Immerhin beschenkt uns Zaimoglu in der Episode mit Küchenmagd Hannelore (Lore) Lay, die dem Dichter Clemens Brentano 1799 in Bacharach aus seiner Perspektive spröde, aus ihrer selbstbewusst begegnet, mit anmutigen Wort-Fundstücken aus der Romantik. Klang und Rhythmus sind ihm wichtig. Das unterstreicht er mit dirigierenden Bewegungen seiner Hände, an denen die Kettchen dazu wie Glöcklein leise klingeln. „Sang und Klang gehören zur Magie der deutschen Worte“, betont er. Manchmal ist es recht viel Sound, teils hochgeschraubter, und wenig Inhalt, haben manche Kritiker bemängelt.

Großartig allerdings ist der Monolog der Leyla, für die seine Mutter Patin stand. Weil wir da einer Fremdarbeiterin in den 1960-ern ganz nah kommen, ihrer Unsicherheit in der deutschen Sprache, ihrer Machtlosigkeit gegenüber der Vermieterin.

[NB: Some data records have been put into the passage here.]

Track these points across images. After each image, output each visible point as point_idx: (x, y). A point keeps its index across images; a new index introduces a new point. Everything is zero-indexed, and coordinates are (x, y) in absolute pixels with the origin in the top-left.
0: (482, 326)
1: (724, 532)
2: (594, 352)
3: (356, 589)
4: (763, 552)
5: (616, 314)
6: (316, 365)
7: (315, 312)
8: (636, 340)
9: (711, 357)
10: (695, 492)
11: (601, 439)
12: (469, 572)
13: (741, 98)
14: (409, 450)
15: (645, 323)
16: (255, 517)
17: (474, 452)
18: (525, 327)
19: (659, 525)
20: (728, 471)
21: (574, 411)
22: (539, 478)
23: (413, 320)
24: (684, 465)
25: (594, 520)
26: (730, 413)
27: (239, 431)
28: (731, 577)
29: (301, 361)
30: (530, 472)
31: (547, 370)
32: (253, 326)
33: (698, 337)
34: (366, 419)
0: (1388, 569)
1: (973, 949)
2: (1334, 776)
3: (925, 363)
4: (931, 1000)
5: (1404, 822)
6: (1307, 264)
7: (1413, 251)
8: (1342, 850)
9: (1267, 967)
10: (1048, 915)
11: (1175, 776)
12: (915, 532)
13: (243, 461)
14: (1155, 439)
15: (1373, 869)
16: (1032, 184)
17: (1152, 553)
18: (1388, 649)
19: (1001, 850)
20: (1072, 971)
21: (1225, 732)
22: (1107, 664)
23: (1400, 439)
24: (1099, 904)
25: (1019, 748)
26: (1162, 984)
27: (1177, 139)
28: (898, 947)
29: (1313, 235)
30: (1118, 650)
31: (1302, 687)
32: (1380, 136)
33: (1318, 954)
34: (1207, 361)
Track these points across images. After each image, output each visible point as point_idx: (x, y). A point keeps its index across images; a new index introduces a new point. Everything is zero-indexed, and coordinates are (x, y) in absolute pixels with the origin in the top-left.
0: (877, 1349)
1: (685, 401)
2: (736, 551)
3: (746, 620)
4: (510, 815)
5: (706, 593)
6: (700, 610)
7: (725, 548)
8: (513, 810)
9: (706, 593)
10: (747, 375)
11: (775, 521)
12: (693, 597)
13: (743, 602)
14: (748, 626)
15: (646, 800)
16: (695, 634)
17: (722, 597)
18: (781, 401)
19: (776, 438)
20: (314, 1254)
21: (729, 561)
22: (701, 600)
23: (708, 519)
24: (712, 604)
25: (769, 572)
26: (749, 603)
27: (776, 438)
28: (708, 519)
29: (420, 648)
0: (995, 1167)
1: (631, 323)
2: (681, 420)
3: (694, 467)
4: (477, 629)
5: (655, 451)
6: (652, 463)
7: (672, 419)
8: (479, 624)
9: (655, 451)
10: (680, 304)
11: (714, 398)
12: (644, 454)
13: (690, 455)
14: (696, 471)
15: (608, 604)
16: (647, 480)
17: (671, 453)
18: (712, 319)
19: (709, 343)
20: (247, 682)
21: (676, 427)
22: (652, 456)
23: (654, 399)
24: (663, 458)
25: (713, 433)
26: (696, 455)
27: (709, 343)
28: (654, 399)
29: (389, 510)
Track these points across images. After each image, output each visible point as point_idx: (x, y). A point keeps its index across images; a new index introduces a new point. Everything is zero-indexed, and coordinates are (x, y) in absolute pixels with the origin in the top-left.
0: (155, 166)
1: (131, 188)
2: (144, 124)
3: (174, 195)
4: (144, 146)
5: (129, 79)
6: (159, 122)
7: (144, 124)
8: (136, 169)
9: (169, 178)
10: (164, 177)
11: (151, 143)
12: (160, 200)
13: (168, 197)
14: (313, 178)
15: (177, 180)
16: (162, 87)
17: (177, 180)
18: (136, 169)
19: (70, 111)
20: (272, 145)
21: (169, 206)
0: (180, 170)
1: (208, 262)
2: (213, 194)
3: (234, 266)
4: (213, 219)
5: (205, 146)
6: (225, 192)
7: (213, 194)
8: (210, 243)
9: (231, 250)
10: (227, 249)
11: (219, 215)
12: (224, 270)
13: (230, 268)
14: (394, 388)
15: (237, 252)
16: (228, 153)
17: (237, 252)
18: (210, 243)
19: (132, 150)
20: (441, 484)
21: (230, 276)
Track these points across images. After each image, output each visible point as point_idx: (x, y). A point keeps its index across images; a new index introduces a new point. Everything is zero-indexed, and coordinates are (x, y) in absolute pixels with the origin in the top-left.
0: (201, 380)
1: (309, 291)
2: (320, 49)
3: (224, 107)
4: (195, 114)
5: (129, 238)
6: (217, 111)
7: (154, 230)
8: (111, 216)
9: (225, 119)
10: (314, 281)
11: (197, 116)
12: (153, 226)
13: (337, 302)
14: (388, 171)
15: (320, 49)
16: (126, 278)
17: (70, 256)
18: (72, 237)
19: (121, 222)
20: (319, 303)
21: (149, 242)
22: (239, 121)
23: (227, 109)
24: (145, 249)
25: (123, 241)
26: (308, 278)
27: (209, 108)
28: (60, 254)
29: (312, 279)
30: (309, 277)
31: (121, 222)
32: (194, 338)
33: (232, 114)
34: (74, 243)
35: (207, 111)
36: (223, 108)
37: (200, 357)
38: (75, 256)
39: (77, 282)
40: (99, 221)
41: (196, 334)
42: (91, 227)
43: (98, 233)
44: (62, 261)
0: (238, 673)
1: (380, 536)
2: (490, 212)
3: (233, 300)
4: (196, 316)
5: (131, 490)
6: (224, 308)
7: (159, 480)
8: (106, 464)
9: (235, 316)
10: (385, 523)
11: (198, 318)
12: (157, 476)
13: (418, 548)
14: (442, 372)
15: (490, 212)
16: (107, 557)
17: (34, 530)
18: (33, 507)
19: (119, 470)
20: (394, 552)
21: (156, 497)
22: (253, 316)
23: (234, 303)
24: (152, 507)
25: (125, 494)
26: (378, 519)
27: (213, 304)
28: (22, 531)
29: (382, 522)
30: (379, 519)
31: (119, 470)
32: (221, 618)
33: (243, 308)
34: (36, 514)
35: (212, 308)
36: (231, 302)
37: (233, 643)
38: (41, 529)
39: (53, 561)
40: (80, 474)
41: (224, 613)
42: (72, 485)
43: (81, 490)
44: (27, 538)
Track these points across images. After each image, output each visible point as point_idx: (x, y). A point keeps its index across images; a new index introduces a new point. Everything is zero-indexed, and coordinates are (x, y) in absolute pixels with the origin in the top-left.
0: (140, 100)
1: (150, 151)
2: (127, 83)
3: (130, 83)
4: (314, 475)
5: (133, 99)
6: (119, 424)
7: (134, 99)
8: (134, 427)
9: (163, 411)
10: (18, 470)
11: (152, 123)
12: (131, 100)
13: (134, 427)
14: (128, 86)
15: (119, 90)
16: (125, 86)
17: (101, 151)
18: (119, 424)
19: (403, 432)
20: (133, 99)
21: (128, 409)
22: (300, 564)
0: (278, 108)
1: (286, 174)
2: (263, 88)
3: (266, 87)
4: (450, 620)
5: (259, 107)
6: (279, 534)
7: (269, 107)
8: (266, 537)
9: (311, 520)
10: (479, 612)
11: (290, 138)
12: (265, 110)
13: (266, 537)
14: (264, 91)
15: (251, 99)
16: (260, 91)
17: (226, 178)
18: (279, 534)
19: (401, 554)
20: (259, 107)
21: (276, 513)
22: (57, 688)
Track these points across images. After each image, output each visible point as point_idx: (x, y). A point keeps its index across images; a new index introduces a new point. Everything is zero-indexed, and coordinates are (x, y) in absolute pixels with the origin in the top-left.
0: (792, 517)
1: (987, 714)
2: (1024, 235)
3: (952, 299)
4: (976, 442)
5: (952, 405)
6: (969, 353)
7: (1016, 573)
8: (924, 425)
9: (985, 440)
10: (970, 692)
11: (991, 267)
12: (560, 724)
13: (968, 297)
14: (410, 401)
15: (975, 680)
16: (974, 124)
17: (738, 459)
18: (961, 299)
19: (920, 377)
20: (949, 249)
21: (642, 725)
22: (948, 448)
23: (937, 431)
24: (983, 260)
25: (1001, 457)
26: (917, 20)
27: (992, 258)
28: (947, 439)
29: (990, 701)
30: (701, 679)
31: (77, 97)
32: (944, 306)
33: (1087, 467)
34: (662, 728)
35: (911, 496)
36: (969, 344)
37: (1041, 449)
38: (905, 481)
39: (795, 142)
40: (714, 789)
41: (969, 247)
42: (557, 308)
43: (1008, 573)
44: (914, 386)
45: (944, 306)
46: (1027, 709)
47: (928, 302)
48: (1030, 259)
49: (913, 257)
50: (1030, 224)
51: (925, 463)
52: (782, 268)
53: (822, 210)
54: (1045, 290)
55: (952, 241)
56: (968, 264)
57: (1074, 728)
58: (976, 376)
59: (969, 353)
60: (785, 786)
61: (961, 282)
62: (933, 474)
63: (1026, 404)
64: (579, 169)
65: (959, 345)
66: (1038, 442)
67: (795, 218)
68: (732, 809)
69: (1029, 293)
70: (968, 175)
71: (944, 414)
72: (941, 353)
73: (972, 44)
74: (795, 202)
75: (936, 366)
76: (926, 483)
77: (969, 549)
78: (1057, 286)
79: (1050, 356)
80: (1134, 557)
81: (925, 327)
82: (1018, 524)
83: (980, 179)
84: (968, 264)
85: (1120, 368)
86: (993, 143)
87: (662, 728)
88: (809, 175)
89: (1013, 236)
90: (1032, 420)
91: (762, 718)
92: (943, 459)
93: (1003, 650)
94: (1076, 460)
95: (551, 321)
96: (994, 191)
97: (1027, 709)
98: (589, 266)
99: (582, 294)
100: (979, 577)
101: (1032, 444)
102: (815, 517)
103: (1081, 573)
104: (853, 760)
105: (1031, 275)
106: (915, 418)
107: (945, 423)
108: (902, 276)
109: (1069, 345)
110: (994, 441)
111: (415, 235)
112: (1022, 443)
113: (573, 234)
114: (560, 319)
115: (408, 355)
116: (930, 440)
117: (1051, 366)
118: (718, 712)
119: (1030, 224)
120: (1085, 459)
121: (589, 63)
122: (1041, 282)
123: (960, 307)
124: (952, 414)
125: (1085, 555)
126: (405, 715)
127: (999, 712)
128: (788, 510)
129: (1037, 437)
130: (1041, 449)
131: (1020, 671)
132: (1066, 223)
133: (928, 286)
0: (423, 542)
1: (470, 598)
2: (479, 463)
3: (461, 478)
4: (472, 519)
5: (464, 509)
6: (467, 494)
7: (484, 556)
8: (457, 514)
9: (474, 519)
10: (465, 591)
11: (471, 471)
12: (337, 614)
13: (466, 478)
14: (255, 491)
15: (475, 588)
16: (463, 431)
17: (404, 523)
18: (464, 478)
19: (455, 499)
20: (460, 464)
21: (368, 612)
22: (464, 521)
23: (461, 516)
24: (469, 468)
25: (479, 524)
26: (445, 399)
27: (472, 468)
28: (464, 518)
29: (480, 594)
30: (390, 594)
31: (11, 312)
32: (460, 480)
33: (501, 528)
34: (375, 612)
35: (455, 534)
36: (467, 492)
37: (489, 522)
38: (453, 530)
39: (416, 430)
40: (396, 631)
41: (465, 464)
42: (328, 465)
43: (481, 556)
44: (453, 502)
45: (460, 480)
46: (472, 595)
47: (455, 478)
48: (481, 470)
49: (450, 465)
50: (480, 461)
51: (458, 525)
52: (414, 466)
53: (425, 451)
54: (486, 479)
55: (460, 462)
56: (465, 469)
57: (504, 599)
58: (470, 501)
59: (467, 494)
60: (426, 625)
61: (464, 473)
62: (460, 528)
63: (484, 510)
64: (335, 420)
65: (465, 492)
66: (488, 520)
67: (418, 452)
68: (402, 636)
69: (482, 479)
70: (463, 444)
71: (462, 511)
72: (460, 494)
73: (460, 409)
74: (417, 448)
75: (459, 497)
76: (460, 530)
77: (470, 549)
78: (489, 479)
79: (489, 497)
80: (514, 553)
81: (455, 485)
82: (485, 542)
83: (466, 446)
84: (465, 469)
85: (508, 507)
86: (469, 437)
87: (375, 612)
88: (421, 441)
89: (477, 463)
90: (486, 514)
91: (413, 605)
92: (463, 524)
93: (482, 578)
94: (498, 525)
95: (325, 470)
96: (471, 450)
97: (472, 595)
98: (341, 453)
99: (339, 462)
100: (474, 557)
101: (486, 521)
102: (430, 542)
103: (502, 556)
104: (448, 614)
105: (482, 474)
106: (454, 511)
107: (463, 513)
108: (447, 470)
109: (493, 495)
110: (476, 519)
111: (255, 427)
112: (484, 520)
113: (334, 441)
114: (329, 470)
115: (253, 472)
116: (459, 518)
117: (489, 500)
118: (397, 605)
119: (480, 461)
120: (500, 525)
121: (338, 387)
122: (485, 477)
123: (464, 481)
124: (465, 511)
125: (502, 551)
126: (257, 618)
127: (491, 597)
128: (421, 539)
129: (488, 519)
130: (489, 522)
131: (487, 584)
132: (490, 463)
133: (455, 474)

Aber auch ihrem Verständnis für diese wunderliche Deutsche, die alle für verrückt halten.

Die Schönheit der Randgestalten

Hier zeigt er uns, wo das eigentlich Menschliche, das seltsam Schöne zu finden ist: bei denen, die abwertend „Randgestalten“ genannt werden. „Ich habe nur Bücher geschrieben über Menschen, die das Siegen nicht gelernt haben“, sagt Feridun Zaimoglu.

Auch die radikal-feministische Attentäterin Valerie Solanas wurde 1968 nicht zur Siegerin. Das blieb Andy Warhol, den sie anschoss, indem der Marktwert seiner Kunstwerke ins Unermessliche stieg.

Feridun Zaimoglu: “Die Geschichte der Frau“ Kiepenheuer und Witsch. 400 S., 19,99 Euro. Quelle: Kiepenheuer & Witsch/dpa

Mit einem Kinderprogramm im Zentralwerk und dem unwiderstehlich schwäbelnden Star der Literaturkritik Denis Scheck in der Schauburg ist am Sonntagabend ein Festival zu Ende gegangen, das sich zwischen den sicheren Säulen der Publikumslieblinge viel Platz für Versuche mit offenem Ausgang genommen hat. Möge sich dieser Mut herumsprechen.